[Collected data]

○ ○ ○ ○

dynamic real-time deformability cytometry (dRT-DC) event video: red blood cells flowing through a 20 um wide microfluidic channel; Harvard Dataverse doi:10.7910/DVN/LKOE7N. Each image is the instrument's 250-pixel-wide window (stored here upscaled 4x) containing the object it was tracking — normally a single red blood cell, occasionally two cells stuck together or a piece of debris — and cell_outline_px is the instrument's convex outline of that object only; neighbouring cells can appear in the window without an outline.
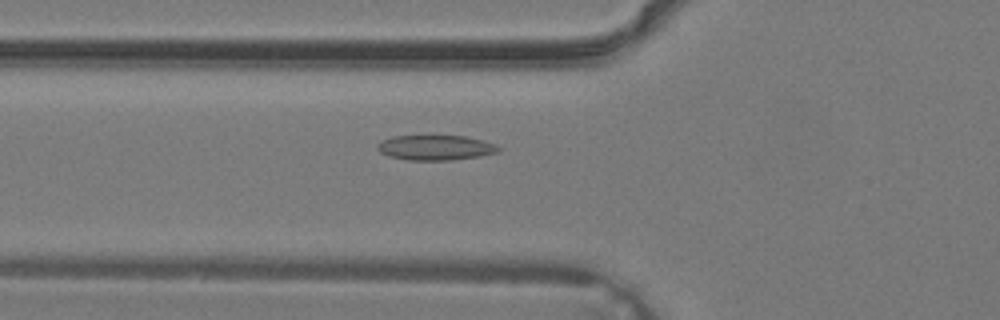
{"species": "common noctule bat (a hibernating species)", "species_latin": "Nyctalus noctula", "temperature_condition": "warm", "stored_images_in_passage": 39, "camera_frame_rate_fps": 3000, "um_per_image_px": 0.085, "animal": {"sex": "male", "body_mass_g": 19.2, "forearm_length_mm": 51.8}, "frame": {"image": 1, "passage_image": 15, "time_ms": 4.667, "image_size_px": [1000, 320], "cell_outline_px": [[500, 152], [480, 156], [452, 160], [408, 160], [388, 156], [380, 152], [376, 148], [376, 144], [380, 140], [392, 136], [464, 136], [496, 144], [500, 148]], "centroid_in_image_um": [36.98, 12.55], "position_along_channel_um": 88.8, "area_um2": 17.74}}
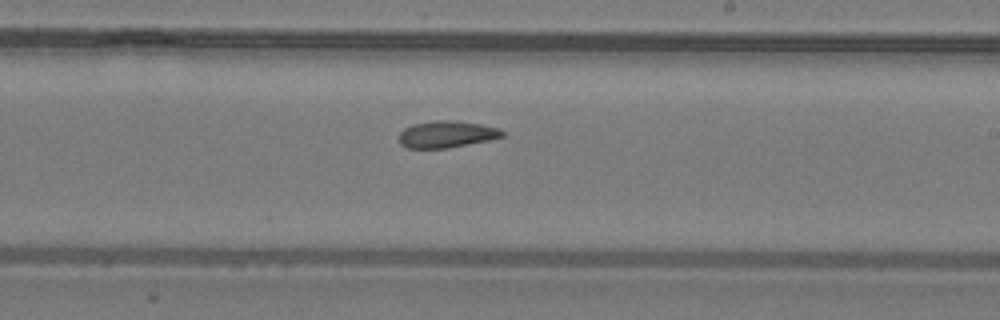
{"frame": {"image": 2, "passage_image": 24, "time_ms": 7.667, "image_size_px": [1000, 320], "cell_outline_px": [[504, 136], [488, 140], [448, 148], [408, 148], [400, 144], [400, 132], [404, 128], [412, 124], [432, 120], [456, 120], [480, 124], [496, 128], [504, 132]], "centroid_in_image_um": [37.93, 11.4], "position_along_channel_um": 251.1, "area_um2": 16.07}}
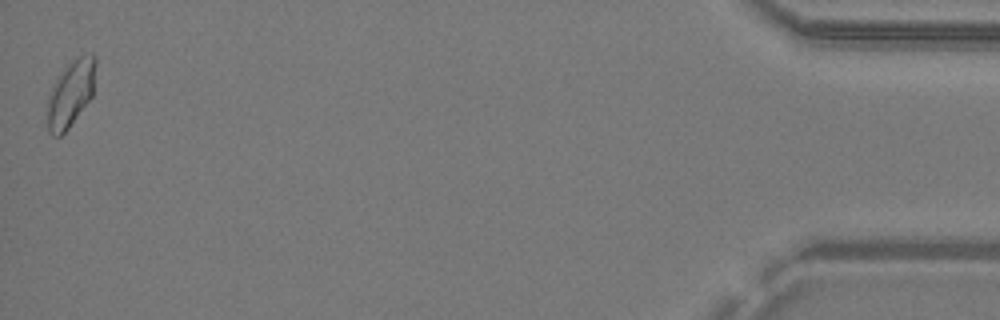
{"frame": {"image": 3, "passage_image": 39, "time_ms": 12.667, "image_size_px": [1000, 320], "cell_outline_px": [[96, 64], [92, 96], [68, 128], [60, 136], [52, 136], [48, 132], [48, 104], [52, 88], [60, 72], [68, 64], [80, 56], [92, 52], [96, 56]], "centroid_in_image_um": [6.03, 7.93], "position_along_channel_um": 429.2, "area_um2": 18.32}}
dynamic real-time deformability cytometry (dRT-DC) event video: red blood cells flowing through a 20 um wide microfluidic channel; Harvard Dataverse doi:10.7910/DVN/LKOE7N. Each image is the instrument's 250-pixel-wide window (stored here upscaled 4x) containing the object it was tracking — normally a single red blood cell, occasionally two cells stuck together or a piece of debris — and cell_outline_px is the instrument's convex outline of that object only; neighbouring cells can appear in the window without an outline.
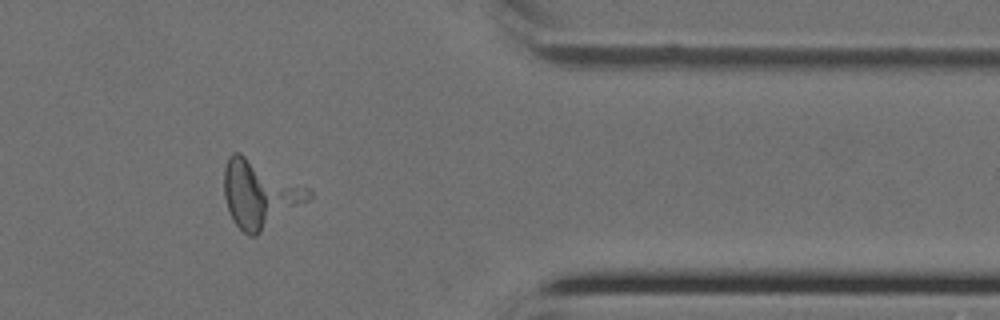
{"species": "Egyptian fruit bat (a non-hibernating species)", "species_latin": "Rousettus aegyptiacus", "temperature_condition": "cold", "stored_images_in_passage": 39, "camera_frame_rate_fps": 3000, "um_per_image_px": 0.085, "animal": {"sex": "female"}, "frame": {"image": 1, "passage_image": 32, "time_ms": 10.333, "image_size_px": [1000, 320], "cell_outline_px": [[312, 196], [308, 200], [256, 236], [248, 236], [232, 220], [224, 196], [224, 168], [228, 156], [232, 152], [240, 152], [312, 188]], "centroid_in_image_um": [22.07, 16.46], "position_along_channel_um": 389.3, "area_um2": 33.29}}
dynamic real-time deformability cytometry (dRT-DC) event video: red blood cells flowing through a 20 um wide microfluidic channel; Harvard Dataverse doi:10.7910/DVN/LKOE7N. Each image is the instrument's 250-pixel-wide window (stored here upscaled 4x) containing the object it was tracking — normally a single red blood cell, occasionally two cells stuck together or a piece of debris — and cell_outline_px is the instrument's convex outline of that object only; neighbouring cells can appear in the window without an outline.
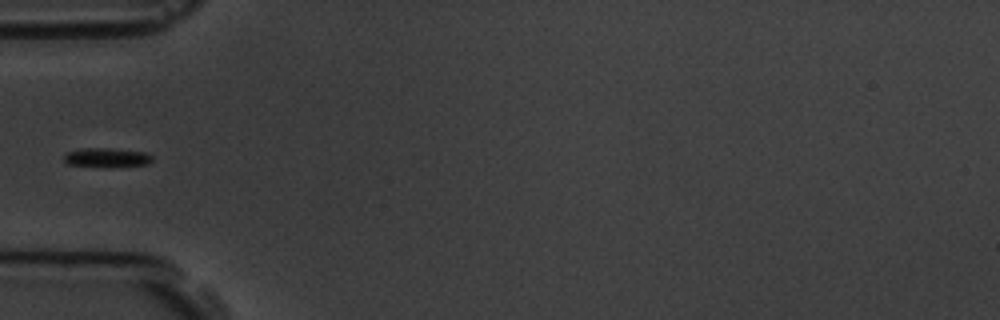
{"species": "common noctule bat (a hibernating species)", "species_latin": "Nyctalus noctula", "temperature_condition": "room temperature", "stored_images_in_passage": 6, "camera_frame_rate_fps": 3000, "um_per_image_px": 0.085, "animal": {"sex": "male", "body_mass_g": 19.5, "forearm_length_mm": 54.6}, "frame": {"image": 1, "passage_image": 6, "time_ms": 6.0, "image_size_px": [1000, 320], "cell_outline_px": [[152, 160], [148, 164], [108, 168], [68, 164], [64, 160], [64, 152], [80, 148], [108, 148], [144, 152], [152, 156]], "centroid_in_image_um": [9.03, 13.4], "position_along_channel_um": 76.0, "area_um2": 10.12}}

○ ○ ○ ○

To be done => In your copy of the listing above, reproduce each line exactly and omit all pictures.

Correct response =>
dynamic real-time deformability cytometry (dRT-DC) event video: red blood cells flowing through a 20 um wide microfluidic channel; Harvard Dataverse doi:10.7910/DVN/LKOE7N. Each image is the instrument's 250-pixel-wide window (stored here upscaled 4x) containing the object it was tracking — normally a single red blood cell, occasionally two cells stuck together or a piece of debris — and cell_outline_px is the instrument's convex outline of that object only; neighbouring cells can appear in the window without an outline.
{"species": "common noctule bat (a hibernating species)", "species_latin": "Nyctalus noctula", "temperature_condition": "warm", "stored_images_in_passage": 39, "camera_frame_rate_fps": 3000, "um_per_image_px": 0.085, "animal": {"sex": "male", "body_mass_g": 19.2, "forearm_length_mm": 51.8}, "frame": {"image": 1, "passage_image": 15, "time_ms": 4.667, "image_size_px": [1000, 320], "cell_outline_px": [[500, 152], [480, 156], [452, 160], [408, 160], [388, 156], [380, 152], [376, 148], [376, 144], [380, 140], [392, 136], [464, 136], [496, 144], [500, 148]], "centroid_in_image_um": [36.98, 12.55], "position_along_channel_um": 88.8, "area_um2": 17.74}}
{"frame": {"image": 2, "passage_image": 24, "time_ms": 7.667, "image_size_px": [1000, 320], "cell_outline_px": [[504, 136], [488, 140], [448, 148], [408, 148], [400, 144], [400, 132], [404, 128], [412, 124], [432, 120], [456, 120], [480, 124], [496, 128], [504, 132]], "centroid_in_image_um": [37.93, 11.4], "position_along_channel_um": 251.1, "area_um2": 16.07}}
{"frame": {"image": 3, "passage_image": 39, "time_ms": 12.667, "image_size_px": [1000, 320], "cell_outline_px": [[96, 64], [92, 96], [68, 128], [60, 136], [52, 136], [48, 132], [48, 104], [52, 88], [60, 72], [68, 64], [80, 56], [92, 52], [96, 56]], "centroid_in_image_um": [6.03, 7.93], "position_along_channel_um": 429.2, "area_um2": 18.32}}
dynamic real-time deformability cytometry (dRT-DC) event video: red blood cells flowing through a 20 um wide microfluidic channel; Harvard Dataverse doi:10.7910/DVN/LKOE7N. Each image is the instrument's 250-pixel-wide window (stored here upscaled 4x) containing the object it was tracking — normally a single red blood cell, occasionally two cells stuck together or a piece of debris — and cell_outline_px is the instrument's convex outline of that object only; neighbouring cells can appear in the window without an outline.
{"species": "Egyptian fruit bat (a non-hibernating species)", "species_latin": "Rousettus aegyptiacus", "temperature_condition": "cold", "stored_images_in_passage": 39, "camera_frame_rate_fps": 3000, "um_per_image_px": 0.085, "animal": {"sex": "female"}, "frame": {"image": 1, "passage_image": 32, "time_ms": 10.333, "image_size_px": [1000, 320], "cell_outline_px": [[312, 196], [308, 200], [256, 236], [248, 236], [232, 220], [224, 196], [224, 168], [228, 156], [232, 152], [240, 152], [312, 188]], "centroid_in_image_um": [22.07, 16.46], "position_along_channel_um": 389.3, "area_um2": 33.29}}
dynamic real-time deformability cytometry (dRT-DC) event video: red blood cells flowing through a 20 um wide microfluidic channel; Harvard Dataverse doi:10.7910/DVN/LKOE7N. Each image is the instrument's 250-pixel-wide window (stored here upscaled 4x) containing the object it was tracking — normally a single red blood cell, occasionally two cells stuck together or a piece of debris — and cell_outline_px is the instrument's convex outline of that object only; neighbouring cells can appear in the window without an outline.
{"species": "common noctule bat (a hibernating species)", "species_latin": "Nyctalus noctula", "temperature_condition": "room temperature", "stored_images_in_passage": 6, "camera_frame_rate_fps": 3000, "um_per_image_px": 0.085, "animal": {"sex": "male", "body_mass_g": 19.5, "forearm_length_mm": 54.6}, "frame": {"image": 1, "passage_image": 6, "time_ms": 6.0, "image_size_px": [1000, 320], "cell_outline_px": [[152, 160], [148, 164], [108, 168], [68, 164], [64, 160], [64, 152], [80, 148], [108, 148], [144, 152], [152, 156]], "centroid_in_image_um": [9.03, 13.4], "position_along_channel_um": 76.0, "area_um2": 10.12}}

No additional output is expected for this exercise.